For instance, the common 300-LED RGB strip with 5050s. It has 3 channels - R G B. How much power does it take? 2 amps per channel, 6 amps whole-strip. Easy peasy. Now, what about the return/common wire? Oh, that takes the full 6 amps.
For instance, suppose we have a RGBW combo strip that has 300 5050's. Except half of them, 150, are RGB LEDs. How many amps do those take? Correct, there are 150 of them, so they take 1 amp per channel, or 3 amps in combo. Then it also has 150 WWW LEDs (white-white-white), and all 3 of those channels are wired together. How much current do those take? Same math, but all 3 wired together, so it takes 3 amps for that channel. See how that worked out? The common return is a whopping 6 amps.
What do those numbers mean? A 5050 LED package is 5.0mm x 5.0mm. A 3528 is 3.5mm x 2.8mm. That's all.
An LED-strip "controller" is simply an LED-strip dimmer that dims R, G and B channels independently, yielding millions of colors. You cannot use any random dimmer with LED strips. ** Dimming and color-blending are done by PWM (pulse-width modulation). *** The LED turns on and off very rapidly - thousands of times a second, far too fast to see. The percentage of "on" vs "off" decides how bright it is. (this is called duty cycle).

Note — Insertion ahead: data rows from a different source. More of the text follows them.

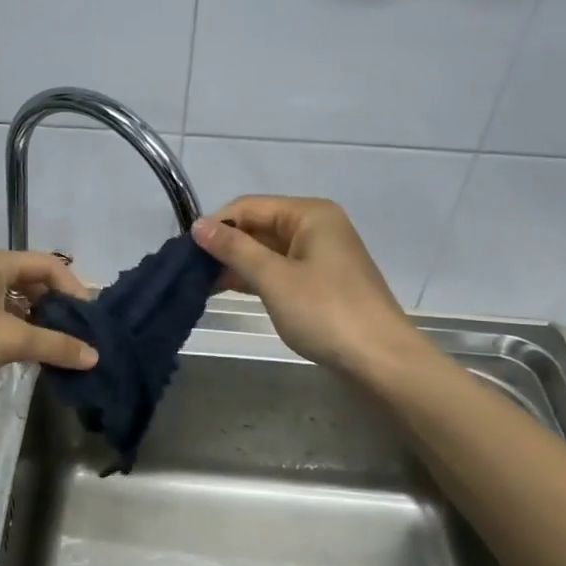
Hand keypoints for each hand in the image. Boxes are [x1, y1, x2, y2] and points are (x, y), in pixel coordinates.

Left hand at [0, 250, 98, 385]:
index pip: (49, 265)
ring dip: (42, 323)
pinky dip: (22, 333)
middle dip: (60, 308)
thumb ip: (55, 345)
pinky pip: (4, 319)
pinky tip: (34, 355)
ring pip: (20, 304)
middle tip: (82, 335)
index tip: (90, 319)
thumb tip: (95, 356)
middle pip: (35, 283)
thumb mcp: (11, 339)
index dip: (74, 289)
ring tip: (63, 348)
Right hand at [190, 197, 433, 379]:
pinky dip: (255, 277)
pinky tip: (228, 290)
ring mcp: (320, 255)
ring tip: (200, 283)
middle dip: (225, 245)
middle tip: (189, 270)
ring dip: (236, 263)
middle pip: (258, 226)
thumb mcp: (274, 279)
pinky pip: (279, 269)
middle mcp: (316, 226)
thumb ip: (234, 249)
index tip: (185, 251)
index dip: (216, 224)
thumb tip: (197, 226)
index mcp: (309, 214)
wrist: (380, 359)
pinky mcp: (320, 281)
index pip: (249, 206)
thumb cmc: (325, 312)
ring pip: (267, 249)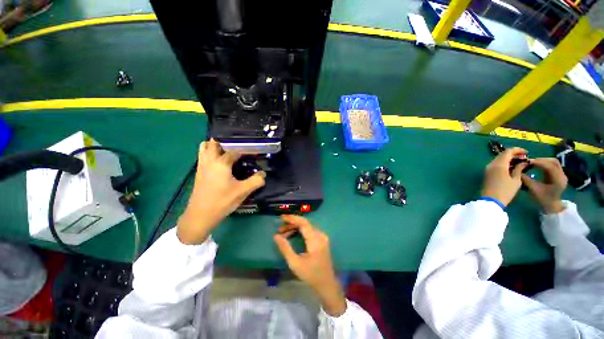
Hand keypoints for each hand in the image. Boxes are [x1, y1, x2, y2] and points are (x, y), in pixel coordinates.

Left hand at [177, 140, 265, 244]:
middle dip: (227, 141)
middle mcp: (209, 160)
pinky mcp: (199, 172)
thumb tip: (264, 174)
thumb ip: (256, 181)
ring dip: (215, 145)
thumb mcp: (243, 191)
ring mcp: (202, 165)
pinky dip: (210, 152)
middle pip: (214, 142)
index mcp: (221, 163)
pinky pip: (203, 155)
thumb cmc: (222, 201)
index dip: (245, 148)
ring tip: (228, 150)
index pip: (234, 150)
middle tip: (240, 146)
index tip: (254, 149)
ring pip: (205, 147)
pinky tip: (221, 161)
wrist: (200, 215)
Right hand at [273, 215, 346, 316]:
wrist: (326, 283)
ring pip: (307, 226)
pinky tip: (292, 234)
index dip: (292, 218)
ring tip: (283, 232)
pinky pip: (309, 230)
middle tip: (280, 228)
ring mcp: (322, 236)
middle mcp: (320, 235)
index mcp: (315, 240)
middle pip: (305, 223)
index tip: (282, 218)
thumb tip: (276, 236)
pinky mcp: (322, 239)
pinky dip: (300, 230)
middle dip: (291, 223)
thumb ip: (285, 248)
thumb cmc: (310, 275)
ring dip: (295, 227)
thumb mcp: (295, 263)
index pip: (304, 223)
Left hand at [481, 147, 528, 206]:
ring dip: (508, 159)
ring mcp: (487, 168)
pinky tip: (511, 167)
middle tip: (524, 158)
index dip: (518, 150)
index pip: (507, 152)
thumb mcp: (516, 180)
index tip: (527, 153)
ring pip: (498, 159)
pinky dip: (504, 163)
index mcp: (499, 164)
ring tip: (519, 163)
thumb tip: (523, 162)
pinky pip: (495, 164)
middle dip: (513, 154)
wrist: (490, 200)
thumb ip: (519, 169)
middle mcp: (491, 164)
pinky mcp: (487, 173)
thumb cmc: (505, 191)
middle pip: (502, 154)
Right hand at [521, 158, 567, 213]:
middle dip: (541, 160)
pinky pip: (552, 165)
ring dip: (543, 161)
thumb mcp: (534, 190)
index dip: (539, 162)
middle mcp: (562, 175)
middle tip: (529, 161)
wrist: (551, 205)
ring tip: (532, 163)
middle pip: (553, 162)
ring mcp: (561, 174)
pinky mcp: (558, 174)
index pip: (550, 166)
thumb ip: (526, 180)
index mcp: (558, 180)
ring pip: (553, 162)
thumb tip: (518, 171)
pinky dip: (544, 164)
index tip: (528, 161)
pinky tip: (537, 166)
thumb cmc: (543, 199)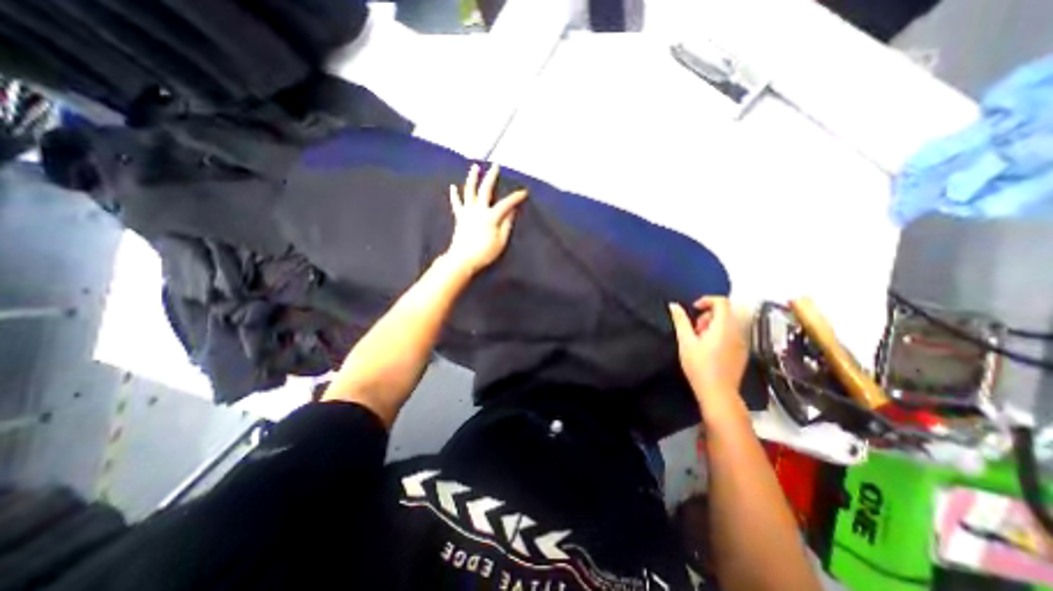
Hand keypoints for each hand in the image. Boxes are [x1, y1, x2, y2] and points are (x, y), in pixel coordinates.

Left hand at [442, 164, 526, 273]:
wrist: (462, 259)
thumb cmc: (484, 253)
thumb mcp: (500, 241)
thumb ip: (506, 225)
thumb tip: (511, 211)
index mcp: (490, 217)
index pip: (506, 204)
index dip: (515, 197)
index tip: (524, 192)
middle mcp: (478, 210)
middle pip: (485, 190)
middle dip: (492, 177)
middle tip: (495, 166)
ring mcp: (467, 212)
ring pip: (469, 191)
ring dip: (472, 178)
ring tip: (475, 167)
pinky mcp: (460, 217)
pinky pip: (457, 203)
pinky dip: (455, 195)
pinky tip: (453, 187)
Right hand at [670, 301, 751, 401]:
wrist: (718, 393)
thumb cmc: (699, 366)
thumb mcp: (686, 342)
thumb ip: (680, 321)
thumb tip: (674, 305)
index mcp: (724, 326)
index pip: (722, 301)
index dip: (707, 300)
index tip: (694, 309)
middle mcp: (737, 331)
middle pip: (724, 312)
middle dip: (707, 315)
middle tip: (694, 330)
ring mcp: (742, 343)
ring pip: (728, 324)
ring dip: (712, 325)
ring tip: (699, 341)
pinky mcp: (742, 353)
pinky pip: (731, 335)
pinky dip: (719, 335)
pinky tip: (709, 350)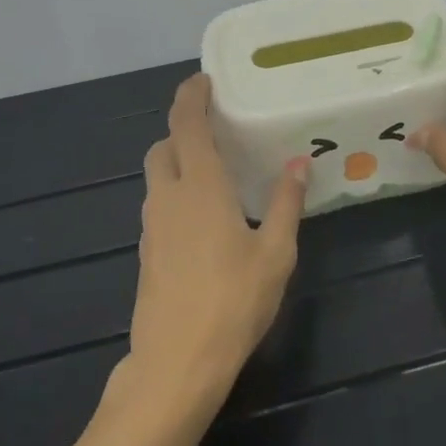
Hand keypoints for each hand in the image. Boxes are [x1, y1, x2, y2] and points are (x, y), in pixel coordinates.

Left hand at [119, 75, 305, 418]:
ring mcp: (152, 226)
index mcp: (200, 186)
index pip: (186, 123)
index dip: (191, 96)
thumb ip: (286, 204)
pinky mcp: (146, 253)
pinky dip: (175, 193)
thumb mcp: (275, 253)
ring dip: (177, 161)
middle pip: (164, 146)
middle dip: (182, 129)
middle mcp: (169, 196)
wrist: (176, 365)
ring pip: (157, 176)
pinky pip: (159, 205)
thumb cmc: (233, 302)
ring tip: (214, 170)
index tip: (204, 80)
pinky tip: (204, 216)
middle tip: (215, 129)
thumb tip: (298, 164)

Since PWM is hard on/off, it's digital and it can be copied accurately. That's what an amplifier does. It pulses power to its own LEDs, but it uses the controller/dimmer as a pilot signal. As such, it pulses the same, and yields the same brightness. So if you have an 8A controller, you can use that to drive a 6A LED strip, and also an amplifier driving another 12A of LED strip. This all works.

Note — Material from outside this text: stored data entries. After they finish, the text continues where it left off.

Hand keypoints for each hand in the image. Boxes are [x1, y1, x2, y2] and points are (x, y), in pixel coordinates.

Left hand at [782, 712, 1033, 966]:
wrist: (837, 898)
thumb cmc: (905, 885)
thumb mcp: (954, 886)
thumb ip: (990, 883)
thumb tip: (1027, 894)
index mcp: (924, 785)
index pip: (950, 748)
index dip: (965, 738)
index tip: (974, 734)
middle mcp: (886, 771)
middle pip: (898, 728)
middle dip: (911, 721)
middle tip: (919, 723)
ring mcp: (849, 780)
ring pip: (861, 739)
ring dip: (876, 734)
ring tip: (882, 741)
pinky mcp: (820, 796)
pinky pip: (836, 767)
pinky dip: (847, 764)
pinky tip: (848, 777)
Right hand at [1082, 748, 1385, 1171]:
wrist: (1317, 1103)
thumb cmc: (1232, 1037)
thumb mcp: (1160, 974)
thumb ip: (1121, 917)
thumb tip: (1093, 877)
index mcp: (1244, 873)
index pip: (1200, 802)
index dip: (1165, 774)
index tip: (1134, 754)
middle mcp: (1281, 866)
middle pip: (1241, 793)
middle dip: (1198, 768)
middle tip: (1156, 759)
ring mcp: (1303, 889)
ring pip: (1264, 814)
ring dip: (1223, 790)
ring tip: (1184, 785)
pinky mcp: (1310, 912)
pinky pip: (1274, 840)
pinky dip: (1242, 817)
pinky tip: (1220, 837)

A possible amplifier configuration, here with RGBW strips which have 4 channels instead of 3. Black is common.
Noise from power supplies and Waterproof
This is not a common problem, and it's easy to make power supplies silent. If you can hear your power supply, get a better power supply. Waterproofness has nothing to do with loudness. Some power supplies have fans, obviously those are not silent. Nothing about noise makes it any safer.
If you use LEDs indoors, IP ratings are irrelevant, except water-resistant LEDs are easier to dust. However the water shielding will yellow or get cloudy long before the LED wears out, and will be the limiting factor in LED life. Outdoors, on the eBay cheapies, don't expect long life out of the waterproof coatings, maybe a year.
** In fact, it is a sad cliche where consumers want certain functionality, so they randomly pick products off the shelf at the big-box store, and expect them to work together even though they are not listed to work together. Don't do that. Anytime products need to work together (you know, like a lamp and a dimmer), make sure they are designed to work together.
*** You must not use PWM to "dim" consumer-packaged LED products such as screw-in bulb replacements, driving lights etc. because they have their own internal smart power supply. That power supply will defeat the dimming, treating it as a power quality problem and compensating by drawing more power to keep its light on at full power. This can overload things. So, for instance, if you have your dimming LED strip system, and you see some nice 12V IKEA spot lights you'd like to add to the system, ask or study a teardown to see if that lamp is compatible with PWM dimming. (i.e. it contains only LED emitters and resistors).